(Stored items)
=======
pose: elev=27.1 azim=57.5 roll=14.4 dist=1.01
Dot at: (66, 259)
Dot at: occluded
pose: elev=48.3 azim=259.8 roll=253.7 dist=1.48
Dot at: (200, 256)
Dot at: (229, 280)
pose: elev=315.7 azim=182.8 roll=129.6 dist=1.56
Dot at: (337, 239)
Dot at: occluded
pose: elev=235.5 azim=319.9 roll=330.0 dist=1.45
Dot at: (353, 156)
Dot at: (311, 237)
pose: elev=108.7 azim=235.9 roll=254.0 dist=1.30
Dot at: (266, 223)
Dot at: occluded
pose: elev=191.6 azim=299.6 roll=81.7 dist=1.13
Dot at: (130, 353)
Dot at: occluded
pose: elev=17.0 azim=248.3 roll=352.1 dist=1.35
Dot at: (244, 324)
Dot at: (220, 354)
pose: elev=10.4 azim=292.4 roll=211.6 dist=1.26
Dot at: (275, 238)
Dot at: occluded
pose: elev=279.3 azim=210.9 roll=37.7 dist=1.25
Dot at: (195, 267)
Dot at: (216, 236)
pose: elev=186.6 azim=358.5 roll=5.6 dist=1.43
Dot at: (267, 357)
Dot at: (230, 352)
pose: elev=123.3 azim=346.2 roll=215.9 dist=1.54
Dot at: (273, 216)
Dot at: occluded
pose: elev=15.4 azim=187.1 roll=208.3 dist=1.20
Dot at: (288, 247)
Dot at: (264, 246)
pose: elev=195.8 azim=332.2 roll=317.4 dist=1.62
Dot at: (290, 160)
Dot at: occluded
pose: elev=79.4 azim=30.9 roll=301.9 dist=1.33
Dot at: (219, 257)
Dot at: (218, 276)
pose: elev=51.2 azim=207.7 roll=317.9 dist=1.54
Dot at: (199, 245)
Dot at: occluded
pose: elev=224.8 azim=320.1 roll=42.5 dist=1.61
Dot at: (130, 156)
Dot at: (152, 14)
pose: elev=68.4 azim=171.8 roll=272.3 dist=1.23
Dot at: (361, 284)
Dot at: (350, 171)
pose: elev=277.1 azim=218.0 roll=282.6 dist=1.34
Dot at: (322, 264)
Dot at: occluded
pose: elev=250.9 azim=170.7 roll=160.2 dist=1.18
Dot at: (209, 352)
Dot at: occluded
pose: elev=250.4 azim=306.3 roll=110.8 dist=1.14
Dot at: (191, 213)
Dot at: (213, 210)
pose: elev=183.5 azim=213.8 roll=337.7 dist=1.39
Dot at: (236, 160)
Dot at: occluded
=======
— What to work on —
Rewrite all the records above, replacing every "dist" with "distance" and leaving everything else unchanged.

— Correct output —
pose: elev=27.1 azim=57.5 roll=14.4 distance=1.01
Dot at: (66, 259)
Dot at: occluded
pose: elev=48.3 azim=259.8 roll=253.7 distance=1.48
Dot at: (200, 256)
Dot at: (229, 280)
pose: elev=315.7 azim=182.8 roll=129.6 distance=1.56
Dot at: (337, 239)
Dot at: occluded
pose: elev=235.5 azim=319.9 roll=330.0 distance=1.45
Dot at: (353, 156)
Dot at: (311, 237)
pose: elev=108.7 azim=235.9 roll=254.0 distance=1.30
Dot at: (266, 223)
Dot at: occluded
pose: elev=191.6 azim=299.6 roll=81.7 distance=1.13
Dot at: (130, 353)
Dot at: occluded
pose: elev=17.0 azim=248.3 roll=352.1 distance=1.35
Dot at: (244, 324)
Dot at: (220, 354)
pose: elev=10.4 azim=292.4 roll=211.6 distance=1.26
Dot at: (275, 238)
Dot at: occluded
pose: elev=279.3 azim=210.9 roll=37.7 distance=1.25
Dot at: (195, 267)
Dot at: (216, 236)
pose: elev=186.6 azim=358.5 roll=5.6 distance=1.43
Dot at: (267, 357)
Dot at: (230, 352)
pose: elev=123.3 azim=346.2 roll=215.9 distance=1.54
Dot at: (273, 216)
Dot at: occluded
pose: elev=15.4 azim=187.1 roll=208.3 distance=1.20
Dot at: (288, 247)
Dot at: (264, 246)
pose: elev=195.8 azim=332.2 roll=317.4 distance=1.62
Dot at: (290, 160)
Dot at: occluded
pose: elev=79.4 azim=30.9 roll=301.9 distance=1.33
Dot at: (219, 257)
Dot at: (218, 276)
pose: elev=51.2 azim=207.7 roll=317.9 distance=1.54
Dot at: (199, 245)
Dot at: occluded
pose: elev=224.8 azim=320.1 roll=42.5 distance=1.61
Dot at: (130, 156)
Dot at: (152, 14)
pose: elev=68.4 azim=171.8 roll=272.3 distance=1.23
Dot at: (361, 284)
Dot at: (350, 171)
pose: elev=277.1 azim=218.0 roll=282.6 distance=1.34
Dot at: (322, 264)
Dot at: occluded
pose: elev=250.9 azim=170.7 roll=160.2 distance=1.18
Dot at: (209, 352)
Dot at: occluded
pose: elev=250.4 azim=306.3 roll=110.8 distance=1.14
Dot at: (191, 213)
Dot at: (213, 210)
pose: elev=183.5 azim=213.8 roll=337.7 distance=1.39
Dot at: (236, 160)
Dot at: occluded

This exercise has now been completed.